Qual será o medo do peregrino? Não ter sido enriquecido o
suficiente com a experiência vivida, o medo de não se sentir preenchido pelo
significado da experiência. Já o turista, o medo é com a qualidade da meta em
si, aquilo que é com relação com aquilo que deveria ser ou ter sido.
A grande maioria de nós vive o turista nesse mundo,
principalmente nos dias de hoje. Consideramos atraso, aquilo que nos falta
materialmente. Quando passamos a possuí-lo, já não nos falta mais, e isso
significa um vazio de expectativas que precisa ser preenchido.
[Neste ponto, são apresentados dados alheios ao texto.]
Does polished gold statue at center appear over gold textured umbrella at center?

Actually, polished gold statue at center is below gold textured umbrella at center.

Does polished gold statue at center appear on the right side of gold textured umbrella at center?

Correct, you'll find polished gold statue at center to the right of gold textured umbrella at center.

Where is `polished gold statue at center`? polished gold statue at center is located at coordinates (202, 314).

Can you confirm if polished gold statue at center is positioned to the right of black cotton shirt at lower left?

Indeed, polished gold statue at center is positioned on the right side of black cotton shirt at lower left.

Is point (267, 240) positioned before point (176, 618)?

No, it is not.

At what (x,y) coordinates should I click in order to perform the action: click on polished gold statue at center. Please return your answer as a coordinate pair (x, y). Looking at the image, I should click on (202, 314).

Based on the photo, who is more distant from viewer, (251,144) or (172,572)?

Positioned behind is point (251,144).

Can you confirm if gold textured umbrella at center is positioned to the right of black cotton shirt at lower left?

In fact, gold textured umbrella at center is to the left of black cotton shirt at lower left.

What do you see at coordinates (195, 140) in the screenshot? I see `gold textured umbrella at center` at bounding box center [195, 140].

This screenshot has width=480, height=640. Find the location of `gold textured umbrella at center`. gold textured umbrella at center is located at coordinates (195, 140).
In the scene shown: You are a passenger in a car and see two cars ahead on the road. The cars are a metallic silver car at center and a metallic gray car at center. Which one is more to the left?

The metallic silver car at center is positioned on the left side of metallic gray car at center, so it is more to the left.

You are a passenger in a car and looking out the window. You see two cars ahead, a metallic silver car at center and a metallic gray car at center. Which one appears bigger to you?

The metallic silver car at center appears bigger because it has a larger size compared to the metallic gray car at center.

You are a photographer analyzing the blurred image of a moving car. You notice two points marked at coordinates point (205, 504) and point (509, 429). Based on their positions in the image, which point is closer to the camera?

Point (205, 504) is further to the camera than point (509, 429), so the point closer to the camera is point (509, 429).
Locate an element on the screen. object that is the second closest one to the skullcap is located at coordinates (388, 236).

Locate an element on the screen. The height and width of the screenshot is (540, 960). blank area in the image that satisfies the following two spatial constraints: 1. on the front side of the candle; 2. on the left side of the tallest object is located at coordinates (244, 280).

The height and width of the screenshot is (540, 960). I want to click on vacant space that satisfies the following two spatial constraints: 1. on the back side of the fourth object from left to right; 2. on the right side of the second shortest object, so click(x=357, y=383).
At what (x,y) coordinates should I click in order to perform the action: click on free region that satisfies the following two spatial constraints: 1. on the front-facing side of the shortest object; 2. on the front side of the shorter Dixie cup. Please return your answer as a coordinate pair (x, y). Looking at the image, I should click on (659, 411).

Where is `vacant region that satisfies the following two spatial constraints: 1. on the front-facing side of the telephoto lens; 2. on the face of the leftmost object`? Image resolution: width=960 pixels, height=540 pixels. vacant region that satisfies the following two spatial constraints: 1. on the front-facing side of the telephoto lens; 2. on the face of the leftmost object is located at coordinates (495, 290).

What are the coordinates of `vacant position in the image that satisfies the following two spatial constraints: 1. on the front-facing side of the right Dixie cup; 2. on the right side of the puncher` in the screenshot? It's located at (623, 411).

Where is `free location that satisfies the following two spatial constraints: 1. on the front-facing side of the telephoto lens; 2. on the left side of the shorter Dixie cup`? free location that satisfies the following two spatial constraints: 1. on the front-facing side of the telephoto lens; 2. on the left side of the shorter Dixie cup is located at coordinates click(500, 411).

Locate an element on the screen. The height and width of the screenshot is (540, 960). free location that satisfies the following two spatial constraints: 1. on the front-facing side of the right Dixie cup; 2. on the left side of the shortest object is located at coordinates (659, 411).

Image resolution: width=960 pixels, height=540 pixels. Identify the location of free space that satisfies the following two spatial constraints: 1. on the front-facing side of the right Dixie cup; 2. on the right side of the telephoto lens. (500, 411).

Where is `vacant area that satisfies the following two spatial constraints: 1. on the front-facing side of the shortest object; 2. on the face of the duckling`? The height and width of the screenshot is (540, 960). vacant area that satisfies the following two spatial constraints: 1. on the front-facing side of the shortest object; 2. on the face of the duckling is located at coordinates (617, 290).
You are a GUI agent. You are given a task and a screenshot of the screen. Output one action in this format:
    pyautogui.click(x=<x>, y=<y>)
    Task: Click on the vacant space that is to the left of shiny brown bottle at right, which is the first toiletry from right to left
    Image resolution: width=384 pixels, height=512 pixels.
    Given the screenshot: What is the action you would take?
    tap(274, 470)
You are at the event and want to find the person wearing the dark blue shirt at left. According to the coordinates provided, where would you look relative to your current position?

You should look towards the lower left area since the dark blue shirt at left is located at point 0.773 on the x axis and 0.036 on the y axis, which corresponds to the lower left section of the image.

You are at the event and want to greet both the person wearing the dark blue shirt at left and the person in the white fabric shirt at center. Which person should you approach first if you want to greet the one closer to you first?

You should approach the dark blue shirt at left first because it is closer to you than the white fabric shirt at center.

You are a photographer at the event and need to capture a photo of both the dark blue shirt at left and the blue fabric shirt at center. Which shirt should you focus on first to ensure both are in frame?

Observemos que a
depressão é a doença do pós-modernismo. Para fugir a esse caos interior, só um
medicamento moderno como um Prozac, ou se imaginar perseguindo outro ideal
maior, que dê sentido a sua rotineira e reativa vida pouco criativa de existir
e de agir a favor de algo que dê sentido a sua existência como um todo, sem
nenhuma muleta mística espiritual transcendente.
Qual o conceito central para nos considerarmos turistas,
hoje? O conceito de fragmento.
Hoje vivemos uma vida de fragmentos, pois não há um contínuo,
não há mais um todo, só ações desvinculadas entre si, como se fosse um
caleidoscópio cheio de pedaços disformes entre si que podem configurar a cada
momento coisas diferentes, sem uma referência com o passado ou uma proposta
futura palpável. Segundo Bauman, é a
modernidade líquida. Nada de concretude ética conceitual, vivemos o devir, a
disrupção dos modelos sociais que nos trouxeram até aqui.
Como exemplo desses fragmentos que habitam no nosso
cotidiano, temos como exemplo, um jornal de noticiários de TV. Logo aparece um
pouco de esporte, um pouco de política nacional, um pouca de variedades
culturais, um pouco de violência policial, e para finalizar, um pouco das
notícias do mundo, todas contadas com uma postura profissional jornalística,
que quase não se mostra envolvida pelo assunto em pauta que está sendo
relatado, com o mesmo diapasão vocal, do início ao fim do noticiário. Ou seja,
são tantos relatos fragmentados que não tem tempo de se envolver e refletir
sobre quase nenhum deles em particular, pois são colocados de forma impessoal e
dentro de uma cronologia curta. Logo, é assim que vive o nosso turista naquilo
que ele rotula como progresso. Uma vida fragmentada. Vou dar outro exemplo que caracteriza o modus
vivendi do nosso turista quando ele sai de férias. Digamos que ele seja um
personagem chic, culto e com bom poder aquisitivo. Ele passará no máximo uma
semana em Paris, depois, uns três dias em Londres, outros tantos em Roma, dará
uma esticada até a Grécia, visitará Veneza, voará até Berlim e estará visando o
seu passaporte de volta. O nosso amigo só vivenciou fragmentos de tempo,
guardando na memória da sua Nikon apenas fotos de lugares e eventos
passageiros. Aí vem uma questão que ainda não fora pensada por ele: o que é
mais importante para a sua vida? Conhecimentos ou informações?
Hoje vivemos no mundo da informação globalizada, sem limites
imaginários, seja através de revistas, jornais, televisão e principalmente,
através da Internet, com o Google e as Redes Sociais. E o que são todas essas informações
a não serem fragmentos? Informação é fragmento. Já o conhecimento é a
experiência vivida ou vivenciada de um evento, uma ação ou um fato.
A diferença de vida entre o turista e o peregrino é que o
primeiro vive de criar metas para o seu percurso na vida, enquanto o peregrino
considera o percurso como meta em sua vida, podendo assim conceituar a sua criativa
viagem como parte importante do acervo de experiências que geraram em si uma
temática própria a respeito do que foi vivenciado. Muito diferente do turista,
que ao concluir a sua falta de tempo e oportunidade para formular conceitos a
partir de uma experiência, prefere tomar as informações que os meios de
comunicação lhes conferem, sentindo-se atualizado pelos “Personal Training”
midiáticos, que acham o que você deve achar.
Como podemos ver considerar progresso àquilo que não pode ser
avaliado, não é permanente, não merece uma conceituação em virtude da sua
liquidez, não merece realmente ser assim chamado.